身勝手なよくぼう
身勝手なよくぼう
佐藤はいつも勝手だ。
私の登下校のとき、学校の近くまで車で送ってくれるけれど、その後は私が呼ぶまで絶対に来ない。というか、呼んでも来ない。
「私、お弁当忘れた」
携帯端末から連絡しても、そうですかの一言すら返ってこない。既読にはなるんだけれど。
仕方ないので購買で、やや押しつぶされたパンを買う。
日が暮れる頃、学校の近くの塾へ行く。深夜を回ってから、佐藤が迎えにやってくる。
佐藤は朝よりも少し疲れている。毎日残業していて大変そうだ。
「佐藤、私今日お弁当忘れたんだけど」
「そうみたいですね。でもわざとでしょう? 今朝見かけたお弁当の中身、お嬢さんの嫌いなピーマンサラダだったから」
「そんなことはどうでもいいの。どうして、連絡したときにすぐに返事してくれないの」
「だってお嬢さん、俺が話すの嫌いでしょ?」
昔、数年前、私が佐藤と初対面のときに、そんなぺらぺら話す軽薄なひとは嫌です、と言ったのを、佐藤は気にしているらしい。

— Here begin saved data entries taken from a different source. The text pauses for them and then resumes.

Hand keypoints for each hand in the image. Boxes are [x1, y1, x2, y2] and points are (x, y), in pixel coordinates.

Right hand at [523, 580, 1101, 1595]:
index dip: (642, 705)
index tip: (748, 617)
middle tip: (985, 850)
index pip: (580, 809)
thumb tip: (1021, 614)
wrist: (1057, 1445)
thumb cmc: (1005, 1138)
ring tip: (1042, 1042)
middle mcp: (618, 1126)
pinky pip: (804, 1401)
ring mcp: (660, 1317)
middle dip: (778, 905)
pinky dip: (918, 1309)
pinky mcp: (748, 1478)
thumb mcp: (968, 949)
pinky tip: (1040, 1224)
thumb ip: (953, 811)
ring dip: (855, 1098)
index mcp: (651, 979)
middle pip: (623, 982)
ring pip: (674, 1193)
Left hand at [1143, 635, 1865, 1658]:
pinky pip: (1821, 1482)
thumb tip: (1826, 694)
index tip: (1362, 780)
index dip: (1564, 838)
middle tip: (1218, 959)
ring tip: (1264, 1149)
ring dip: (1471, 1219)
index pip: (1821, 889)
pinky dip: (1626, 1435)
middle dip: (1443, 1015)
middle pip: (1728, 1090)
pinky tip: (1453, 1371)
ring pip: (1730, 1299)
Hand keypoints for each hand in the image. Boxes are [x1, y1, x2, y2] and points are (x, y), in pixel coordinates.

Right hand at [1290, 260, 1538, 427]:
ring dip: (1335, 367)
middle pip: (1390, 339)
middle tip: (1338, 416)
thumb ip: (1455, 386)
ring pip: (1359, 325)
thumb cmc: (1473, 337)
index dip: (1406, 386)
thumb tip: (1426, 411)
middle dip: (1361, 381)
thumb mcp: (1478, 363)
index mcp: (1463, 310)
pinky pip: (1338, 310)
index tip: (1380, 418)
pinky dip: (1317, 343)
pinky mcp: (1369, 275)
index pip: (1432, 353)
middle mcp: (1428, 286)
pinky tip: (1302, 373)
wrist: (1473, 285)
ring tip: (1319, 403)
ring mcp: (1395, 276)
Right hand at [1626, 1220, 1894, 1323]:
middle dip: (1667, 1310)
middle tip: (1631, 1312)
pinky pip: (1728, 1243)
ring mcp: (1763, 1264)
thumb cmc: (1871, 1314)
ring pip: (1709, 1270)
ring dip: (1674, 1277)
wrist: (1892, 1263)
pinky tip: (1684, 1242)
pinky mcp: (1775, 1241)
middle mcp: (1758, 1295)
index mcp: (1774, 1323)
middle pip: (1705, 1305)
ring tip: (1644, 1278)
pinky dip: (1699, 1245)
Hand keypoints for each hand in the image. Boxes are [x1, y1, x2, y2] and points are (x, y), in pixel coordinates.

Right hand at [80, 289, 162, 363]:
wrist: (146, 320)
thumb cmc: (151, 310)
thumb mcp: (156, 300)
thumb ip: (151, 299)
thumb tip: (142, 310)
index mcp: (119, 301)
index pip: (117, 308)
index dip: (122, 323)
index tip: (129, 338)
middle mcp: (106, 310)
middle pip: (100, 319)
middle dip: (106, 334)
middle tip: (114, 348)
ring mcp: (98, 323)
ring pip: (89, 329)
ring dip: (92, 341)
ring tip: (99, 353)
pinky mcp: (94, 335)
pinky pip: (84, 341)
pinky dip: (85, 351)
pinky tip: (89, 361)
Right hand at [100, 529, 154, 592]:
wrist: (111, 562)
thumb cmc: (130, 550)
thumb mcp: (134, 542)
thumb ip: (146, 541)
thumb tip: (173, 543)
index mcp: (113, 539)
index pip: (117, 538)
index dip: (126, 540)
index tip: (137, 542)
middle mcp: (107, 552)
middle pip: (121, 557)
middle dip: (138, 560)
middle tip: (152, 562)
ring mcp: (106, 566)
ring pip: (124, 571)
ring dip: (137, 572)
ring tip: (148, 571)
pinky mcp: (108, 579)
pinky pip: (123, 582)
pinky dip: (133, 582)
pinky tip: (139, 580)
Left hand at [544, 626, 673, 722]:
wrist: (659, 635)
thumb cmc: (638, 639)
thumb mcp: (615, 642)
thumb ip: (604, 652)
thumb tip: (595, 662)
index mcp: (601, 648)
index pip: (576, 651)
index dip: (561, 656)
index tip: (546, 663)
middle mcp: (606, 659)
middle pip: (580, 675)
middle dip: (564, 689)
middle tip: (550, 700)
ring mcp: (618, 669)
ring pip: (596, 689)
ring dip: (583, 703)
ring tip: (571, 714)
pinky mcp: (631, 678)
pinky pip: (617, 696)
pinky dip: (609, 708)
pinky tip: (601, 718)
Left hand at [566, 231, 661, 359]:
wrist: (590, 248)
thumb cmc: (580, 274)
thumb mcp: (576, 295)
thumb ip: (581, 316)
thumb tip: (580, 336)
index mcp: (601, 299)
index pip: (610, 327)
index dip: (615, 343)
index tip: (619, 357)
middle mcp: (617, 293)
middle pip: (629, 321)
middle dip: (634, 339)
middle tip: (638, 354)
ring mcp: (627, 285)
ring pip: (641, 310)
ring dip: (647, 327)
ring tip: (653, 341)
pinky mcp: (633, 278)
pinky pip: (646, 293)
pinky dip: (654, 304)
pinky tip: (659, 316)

だってあのときは、ママが連れてきた見知らぬ若い男のことなんて、不審でしかなかったから。
私が口ごもっているうちに、車は車庫に入ってしまう。
この家は、佐藤、と玄関先に表札が出ている。
数年前までは、別の名前だった。ママが再婚するまでは。
「お帰りなさい」
ママが佐藤の頬にキスをする。
私は、佐藤、に書き直された私のカバンを放り出した。
私だって佐藤になるときは嫌だった。どうせ佐藤になるのなら、もっと上手に、距離を埋めたかったのに。
私の身勝手な欲望は、子どもらしくちっぽけだ。
今更、どうやったら仲良くなれるだろう。
「お嬢さん、何難しい顔をしてるの。俺が昼間返事しなかったのがそんなに嫌? 無駄口は叩かないようにするけど、何か危ないことでもあれば、助けには行きますからね、連絡は、いつでもしていいんですよ」
その、他人行儀で雑な対応が、私の心を見事に逆撫でする。
「あと、ピーマンサラダ、味は変だけどまあまあ食べられましたよ。次は食べてあげてくださいね」
「貴方に言われなくたって分かってるの! そんなことは!」
私は足音高く自室に引っ込む。
ママと佐藤が、反抗期かしら、可愛いですねえ、と和んでいる声が聞こえてきた。私は薄い壁を睨みつける。
二人とも、何にも分かってないんだから。